服を買いにユニシロに行ってから数日後。黒狐の獣人こと、天竺葵が編入学する事になった。学級に関しては、獣人の力で同じクラスになった。

「我が名は天竺葵と申します。紅実様の家で居候の身の、獣人です」
葵の自己紹介。
後々面倒になるので、獣人だという事は先にバラしておく。獣人の事については、海猫の部活体験の時に、桐谷先輩をはじめとする吹奏楽部員のせいで、学校中に知れ渡っているので問題ない。
「じゃあ、天竺さんは、白鳥さんの隣で」
「わ、私?」
海猫は瑠姫の隣で、葵は私の隣かぁ。
そう考えているうちに、葵は私の隣の席に座る。
「宜しくお願いします、千影殿」
「ええ、よろしくね」
軽く挨拶をすると、どこからか視線を感じた。
視線の方向には瑠姫が。“ずるい”と言わんばかりにこちらを見ている。この学級委員は海猫だけじゃもの足りず、葵までもふもふする気だろうか。そして、その視線に紅実も気づいたのか、“葵はもふもふさせんぞ”と瑠姫を睨んでいた。そして、瑠姫が紅実に睨まれている事に気づいたのか、視線をそらした。

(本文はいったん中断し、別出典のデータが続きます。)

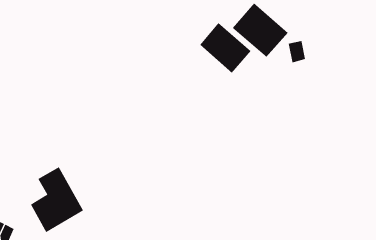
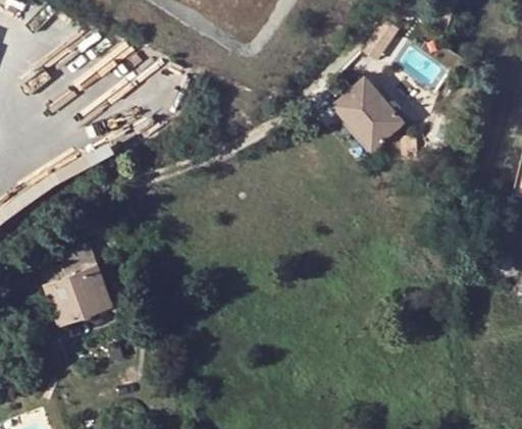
building: [200,22,252,74] -> none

この学級委員は...普通にしている分には完璧で人望も厚いのに、獣人が絡むと駄目になるんだな...


そして昼休み。
「ねぇ、古波蔵さん、天竺ちゃん借りていいですか!?あと千影ちゃんも海猫ちゃん貸してね!」
「「断る」」
貸してといいながら、既にケモミミがある海猫と葵をもふもふする瑠姫。
てか部活体験の時は海猫にさん付けだったのに、今じゃちゃん付けになっている...葵に関しては始めっからだし。
「あ、主!なんですかこの無礼な者は!」
「...」
瑠姫から解放されようと、じたばたしながら紅実に助けを求める葵。一方の海猫は、抵抗を諦めたのかぐったりしていた。
「瑠姫、やめろ。葵達はぬいぐるみじゃないんだぞ」
紅実は葵達を離してもらおうと、瑠姫に声をかける。
「知ってますよ。でもこんなにもふもふなんだから、止めれる訳ないじゃないですか!二人ともお持ち帰りしたい!」
「「うわぁ...」」
私と紅実は二人揃ってドン引き。葵は顔が青ざめているし、海猫に関しては目から光が消えている。

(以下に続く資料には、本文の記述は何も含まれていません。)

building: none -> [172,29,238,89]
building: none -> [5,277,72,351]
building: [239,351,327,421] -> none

「ねぇ、獣人の子達とはどこで会ったんですか?私も獣人の子と暮らしたいなぁ...教えてくれたら二人は離すから!」
瑠姫は目をキラキラさせて私達に問いかける。
それで二人が解放されるのなら容易いか。流石にあの場所で何人も居るのはないだろうし、仮に居たとしたら、そこに居た子は運が悪いだけだ。
「解った。話すわ。海猫がいたのはね、某公園なんだけど...あ、葵も同じ所だったわ」
「成る程、そこに行けば獣人の子と会えるんだね」
「いや、流石に三人目が来るとは限らないから...」
期待に満ちた瑠姫をがっかりさせない為に一応言っておく。
「じゃあ、約束通り二人は離すね」
瑠姫か二人を離すと、二人とも速攻でそれぞれの主の所に。
「千影ぇ、席変えてもらいたい...」
「そうね、今度先生に頼んでみようかしら」
海猫は涙目で私の胸に飛び込む。
私がそっと撫でてやると、耳をピコピコうごかした。あ、瑠姫が獣人が好きな気持ちなんとなく解ったかも。

そして、昼休みが終了する。尚、席の件については、駄目で後期まで我慢なのと、葵は紅実同様剣道部に入ることになった。